5. Kpopers Kpopers adalah istilah yang diberikan kepada seseorang atau sekelompok orang yang menyukai kebudayaan Korea. Mulai dari budaya, musik dan lagu, gaya berbusana, pariwisata, makanan, dan lain-lain. Akan tetapi pada masa sekarang, istilah Kpopers lebih sering digunakan untuk seseorang atau sekelompok orang yang menyukai boysband atau girlsband Korea. Hal ini dikarenakan boyband atau girlband dan girlsband Korea adalah salah satu sub kebudayaan Korea yang paling populer saat ini. Kpopers biasanya memiliki grup masingmasing yang mereka sukai. Mereka memiliki wadah yang berisi sesama anggota Kpopers yang terkadang ada event tertentu yang khusus diadakan untuk Kpopers yang sering disebut dengan K-Fest atau Korean Festival. Para penggemar ini bekerja sama menciptakan ulang teks dan gambar, lalu menyebarkan isi yang mereka ubah itu. Meniru tarian merupakan salah satu bentuk kerja sama penggemar yang paling umum ditemui di dunia. Istilah `cover dance` biasanya berarti satu versi lagu yang dinyanyikan oleh seorang artis yang berbeda dari penyanyi aslinya. Namun, dalam kasus kegiatan penggemar, istilah itu mengacu pada satu versi nyanyian atau tarian yang ditampilkan oleh penggemar. Di Thailand, beberapa kelompok yang mendedikasikan diri untuk meniru kelompok idola K-Pop mereka telah mendapatkan popularitas di Youtube dan menjadi pesohor kecil tersendiri (Heryanto, 2015: 246). Di Kota Surakarta sendiri sudah mulai menjamur kelompok cover dance yang berkiblat boyband dan girlband yang berasal dari
Negara Korea. Umumnya mereka memfokuskan kelompok mereka pada satu boyband atau girlband yang tarian mereka akan mereka tirukan. Banyaknya boyband dan girlband asal Korea mengakibatkan banyak pula kelompok cover dance yang bermunculan di Kota Surakarta. Kelompok cover dance ini ada yang bergabung dalam suatu komunitas dan adapula yang berdiri sendiri. Adanya acara Korean Festival (K-Fest), dijadikan wadah bagi mereka untuk menampilkan bakat dan kemampuan yang mereka miliki. Selain kelompok cover dance, seseorang bisa dikatakan sebagai Kpopers jika dia menyukai hal-hal yang berbau Korea seperti lagulagu yang boyband dan girlband nyanyikan, drama Korea dan style Korea. Kpopers sendiri lebih mengacu pada apa yang ada pada boyband dan girlband Korea. Apa yang mereka nyanyikan, baju atau style apa yang mereka pakai, bagaimana mereka berinteraksi dengan orang lain, drama apa yang mereka perankan, tempat mana yang mereka kunjungi, bagaimana tingkah dan perilaku mereka dan lain sebagainya. Kebanyakan orang yang menyukai Korea dan menjadi Kpopers adalah orang-orang yang mengikuti setiap gerak-gerik artis Korea yang mereka sukai. Artis atau idola yang mereka sukai, mereka jadikan panutan dalam kehidupan sehari-hari. mulai dari cara berpakaian, cara bertingkah dan berperilaku, gaya berbahasa dan bagaimana mereka menyikapi hidup mereka.

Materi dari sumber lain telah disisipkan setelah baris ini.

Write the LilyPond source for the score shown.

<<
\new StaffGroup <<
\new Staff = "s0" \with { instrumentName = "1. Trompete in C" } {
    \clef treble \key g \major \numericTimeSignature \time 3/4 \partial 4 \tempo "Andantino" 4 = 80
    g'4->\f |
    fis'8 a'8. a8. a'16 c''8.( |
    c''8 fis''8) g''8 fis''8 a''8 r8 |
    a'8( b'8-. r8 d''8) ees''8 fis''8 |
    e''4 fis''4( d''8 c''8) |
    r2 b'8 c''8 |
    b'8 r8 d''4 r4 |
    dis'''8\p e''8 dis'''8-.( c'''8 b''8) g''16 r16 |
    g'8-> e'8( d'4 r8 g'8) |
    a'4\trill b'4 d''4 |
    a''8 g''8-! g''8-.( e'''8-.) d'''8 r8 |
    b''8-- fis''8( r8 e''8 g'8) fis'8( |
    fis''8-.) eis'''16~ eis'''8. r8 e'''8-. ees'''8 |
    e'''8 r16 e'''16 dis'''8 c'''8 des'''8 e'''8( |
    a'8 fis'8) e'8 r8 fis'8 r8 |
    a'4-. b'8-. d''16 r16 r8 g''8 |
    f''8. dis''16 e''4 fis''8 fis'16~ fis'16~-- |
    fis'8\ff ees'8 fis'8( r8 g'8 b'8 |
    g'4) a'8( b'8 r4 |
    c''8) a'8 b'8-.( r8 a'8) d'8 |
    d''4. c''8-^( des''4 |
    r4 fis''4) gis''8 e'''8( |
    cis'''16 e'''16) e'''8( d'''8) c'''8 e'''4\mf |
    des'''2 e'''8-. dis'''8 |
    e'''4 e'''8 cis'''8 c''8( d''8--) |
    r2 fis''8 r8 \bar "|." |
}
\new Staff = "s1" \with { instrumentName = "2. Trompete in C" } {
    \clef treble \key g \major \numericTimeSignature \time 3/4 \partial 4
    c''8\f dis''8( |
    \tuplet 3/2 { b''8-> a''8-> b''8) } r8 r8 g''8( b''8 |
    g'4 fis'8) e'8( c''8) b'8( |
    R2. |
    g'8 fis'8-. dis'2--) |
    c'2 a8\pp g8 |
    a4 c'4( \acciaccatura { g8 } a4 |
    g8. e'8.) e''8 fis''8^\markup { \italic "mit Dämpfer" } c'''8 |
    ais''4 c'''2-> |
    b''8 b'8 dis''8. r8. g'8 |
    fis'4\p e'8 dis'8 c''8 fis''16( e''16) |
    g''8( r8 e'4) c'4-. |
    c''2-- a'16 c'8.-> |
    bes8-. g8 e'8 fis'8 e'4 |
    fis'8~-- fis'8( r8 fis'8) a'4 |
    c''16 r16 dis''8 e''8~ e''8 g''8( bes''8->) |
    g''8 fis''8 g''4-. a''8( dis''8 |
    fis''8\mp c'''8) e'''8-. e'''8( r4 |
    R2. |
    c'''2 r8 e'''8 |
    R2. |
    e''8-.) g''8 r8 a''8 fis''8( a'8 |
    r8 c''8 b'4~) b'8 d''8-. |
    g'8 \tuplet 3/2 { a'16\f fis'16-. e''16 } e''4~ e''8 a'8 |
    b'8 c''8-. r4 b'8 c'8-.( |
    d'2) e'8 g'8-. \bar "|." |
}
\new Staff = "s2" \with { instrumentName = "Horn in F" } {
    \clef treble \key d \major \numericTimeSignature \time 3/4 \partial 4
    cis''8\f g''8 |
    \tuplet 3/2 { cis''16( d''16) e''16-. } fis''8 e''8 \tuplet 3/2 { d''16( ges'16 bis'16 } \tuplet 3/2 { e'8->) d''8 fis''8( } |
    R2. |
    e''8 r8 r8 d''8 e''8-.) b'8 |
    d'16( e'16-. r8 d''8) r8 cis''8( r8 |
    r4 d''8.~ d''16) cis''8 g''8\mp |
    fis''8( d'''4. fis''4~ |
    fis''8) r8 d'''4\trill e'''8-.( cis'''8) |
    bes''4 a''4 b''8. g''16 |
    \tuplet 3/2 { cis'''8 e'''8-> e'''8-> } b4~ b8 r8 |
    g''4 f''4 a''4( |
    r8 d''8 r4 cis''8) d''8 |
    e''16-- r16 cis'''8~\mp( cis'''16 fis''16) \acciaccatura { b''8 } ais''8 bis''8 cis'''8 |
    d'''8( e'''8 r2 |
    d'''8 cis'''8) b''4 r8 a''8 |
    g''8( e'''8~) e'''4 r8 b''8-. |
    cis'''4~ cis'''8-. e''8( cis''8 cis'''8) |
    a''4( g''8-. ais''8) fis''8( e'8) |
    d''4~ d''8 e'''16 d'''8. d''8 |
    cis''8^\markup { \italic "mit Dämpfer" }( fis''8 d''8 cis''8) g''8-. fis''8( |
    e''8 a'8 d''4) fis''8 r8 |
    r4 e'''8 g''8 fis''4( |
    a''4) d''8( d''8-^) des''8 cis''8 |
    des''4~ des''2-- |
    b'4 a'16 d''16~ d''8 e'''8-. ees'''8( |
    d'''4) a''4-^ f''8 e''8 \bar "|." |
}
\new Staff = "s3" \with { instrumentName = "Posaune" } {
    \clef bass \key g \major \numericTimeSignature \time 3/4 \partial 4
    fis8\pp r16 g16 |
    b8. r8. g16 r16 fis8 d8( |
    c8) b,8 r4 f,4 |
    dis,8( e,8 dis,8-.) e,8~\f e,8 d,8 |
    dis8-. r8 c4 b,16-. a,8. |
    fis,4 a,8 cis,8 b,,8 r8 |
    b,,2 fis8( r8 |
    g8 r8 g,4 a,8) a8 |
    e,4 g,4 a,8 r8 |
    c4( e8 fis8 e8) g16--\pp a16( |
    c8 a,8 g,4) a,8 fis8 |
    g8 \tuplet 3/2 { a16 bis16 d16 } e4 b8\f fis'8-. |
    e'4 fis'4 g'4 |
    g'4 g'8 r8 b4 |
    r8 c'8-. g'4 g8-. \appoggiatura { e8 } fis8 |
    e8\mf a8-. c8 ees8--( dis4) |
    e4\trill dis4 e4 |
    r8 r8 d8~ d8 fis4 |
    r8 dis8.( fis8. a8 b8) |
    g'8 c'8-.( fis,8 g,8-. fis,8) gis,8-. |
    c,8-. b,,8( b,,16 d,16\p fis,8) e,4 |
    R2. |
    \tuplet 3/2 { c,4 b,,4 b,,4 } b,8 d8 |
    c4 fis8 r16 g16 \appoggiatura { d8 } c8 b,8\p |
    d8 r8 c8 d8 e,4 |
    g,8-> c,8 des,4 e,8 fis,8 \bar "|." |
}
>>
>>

6. Komunitas Komunitas dapat diartikan sebagai sekelompok orang yang memiliki kesukaan yang sama yang berkumpul menjadi satu yang saling berinteraksi. Dalam penelitian Aulia Dwi Nastiti (2012) yang berjudul Identitas Kelompok Disabilitas Dalam Media Komunitas Online (Studi Mengenai Pembentukan Pesan dalam Media Komunitas Kartunet.com oleh Kelompok Disabilitas Tunanetra)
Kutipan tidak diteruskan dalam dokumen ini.